My First Letter To EmmaPbyAntics©
Are such letters like this out of style; with all the electronic stuff around us proliferating even while we think? In these latter days of fast paced life, is the mailman’s walk still wanted? It used to be that young and old would gate-swing, waiting - news and letters from loves long distant were daily and earnestly desired – and delivered.
Gates abandoned? Footfall silent on the pavement? I’m caring not, this passion refuses to be quiet. I’ll write to you anyway!
EmmaP I want so much to be with you; I’m dying in your absence. Did I not thank you for your sweet and trusting face, delightful scent; tell you how those elements so moved me? I hear and see once more that wild red bird outside your window - what a giggle we enjoyed as we watched it lose its balance while greedily stealing berries.
Was that creature not like me in my desire for you; did I not dance the jig of filling at your well my cup until it brimmed? I hope you also did at mine; I hope your drink was cool and long, refreshing as is only the very rarest nectar.
Again I want to comb my older fingers through your hair. I want to feel you moulding into me secure and warm. In my mind’s eye is painted your face’s fine shape; its delicate colour is so extremely pleasing.
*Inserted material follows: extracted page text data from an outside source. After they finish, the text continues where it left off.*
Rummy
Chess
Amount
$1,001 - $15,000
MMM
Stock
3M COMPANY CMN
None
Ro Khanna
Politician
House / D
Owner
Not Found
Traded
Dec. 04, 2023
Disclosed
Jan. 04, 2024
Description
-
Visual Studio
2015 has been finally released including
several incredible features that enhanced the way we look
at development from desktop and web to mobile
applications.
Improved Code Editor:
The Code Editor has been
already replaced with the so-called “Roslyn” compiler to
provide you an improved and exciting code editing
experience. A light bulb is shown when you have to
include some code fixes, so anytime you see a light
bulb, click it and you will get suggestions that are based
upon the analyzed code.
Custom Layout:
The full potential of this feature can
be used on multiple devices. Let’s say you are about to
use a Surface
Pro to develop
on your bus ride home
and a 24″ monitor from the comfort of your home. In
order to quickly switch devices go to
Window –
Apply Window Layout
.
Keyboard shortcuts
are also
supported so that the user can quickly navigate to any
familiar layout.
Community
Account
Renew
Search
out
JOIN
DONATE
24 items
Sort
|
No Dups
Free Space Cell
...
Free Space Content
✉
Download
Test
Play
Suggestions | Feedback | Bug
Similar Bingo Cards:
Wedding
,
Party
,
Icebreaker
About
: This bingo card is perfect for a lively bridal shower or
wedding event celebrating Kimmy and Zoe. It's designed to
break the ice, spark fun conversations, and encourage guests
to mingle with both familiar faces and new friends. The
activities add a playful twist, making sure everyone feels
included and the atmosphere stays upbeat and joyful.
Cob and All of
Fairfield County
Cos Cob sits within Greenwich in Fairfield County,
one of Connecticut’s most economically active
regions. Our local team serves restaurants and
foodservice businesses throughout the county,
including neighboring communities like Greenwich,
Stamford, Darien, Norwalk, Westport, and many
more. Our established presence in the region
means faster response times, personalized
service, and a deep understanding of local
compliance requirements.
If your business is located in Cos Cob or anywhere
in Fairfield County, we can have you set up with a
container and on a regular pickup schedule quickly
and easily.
Shall I describe the rest of you? Young lady, from pink painted toe to jet black thread of hair; the essence of you sweetens and delights me. I remember tracing your pretty legs; can you feel again my touch? I wanted to make a caress so soft that even the finest fairy would never try to match it. Was that the arrogance of a man - with fingers coarse and dry, uneven, split and worn, wasn’t it silly to try to compete with that?
Then I recall those arms of yours; where did you find such lithe and flawless limbs? The ease at which their daring digits draw from me my pleasure would make a grown man gasp – and did! EmmaP, your neck and ears are quite beyond description. I wish that I could slow, and take an hour to only kiss you there. Nibbling your neck has become a favourite game; do write and remind me how you like it played.
I haven’t even written of your eyes, green sparkling pools of light. When we’re together your gaze is surely irresistible. Now shall we chuckle once again about your smallish breasts? Of perfect size, I did admit – yes I did, with pillow swinging at my head! I so enjoyed your pleasure at my suck. Around your smooth and silky tum I traced my finger’s tip – do you hear the laugh you gave as I tickled you down there? Lower still and here’s some hair, another trace of black. Did you like how my little lick sent shivers all about you?
Your thighs… so open and inviting – you extended me so much with that unfolding gesture. Your sex allures me – of course it does; we played long in there, wetly and in love. Enraptured, that was me; were you?
EmmaP; you told me no-one had ever called you Princess – I shake my greying head bemused. I cannot conceive of anyone more likely to be called that pretty tinkling title. So much you mewed at my embrace, as if you never had been held like that – I know, the ego of this man would love it thus; truth is, I hope a shadow of that was so. I knew you had the urge in you, I had an urge in me; was I crass or over quick to start? As I asked you to take me soon to bed, my apprehension found its highest scary point. You cannot know how relieved I was, that no more words were needed.
You wanted me inside you; all of me; surely as I came I’ve never been so honoured. EmmaP - I’m struggling now… I simply cannot write as beautifully as I want; my words elude me artfully; they tease and I am lost. How can I without those elusive letters draw for you the heights to which I rose? Those peaks of love, of lust, and peace give my life a previously unseen side; a gentler side. My viewpoint’s changed, the old is gone and forever I’ll feel quite differently.
We parted without an encore set. As you consider what is next, our night is dwindling into history. Soon your memory will start to wilt a little – I urge you to refresh it! The date we had was when? My calendar says ‘just three days ago’… I think it has the year wrong.
Princess EmmaP, I’d love to hear from thee.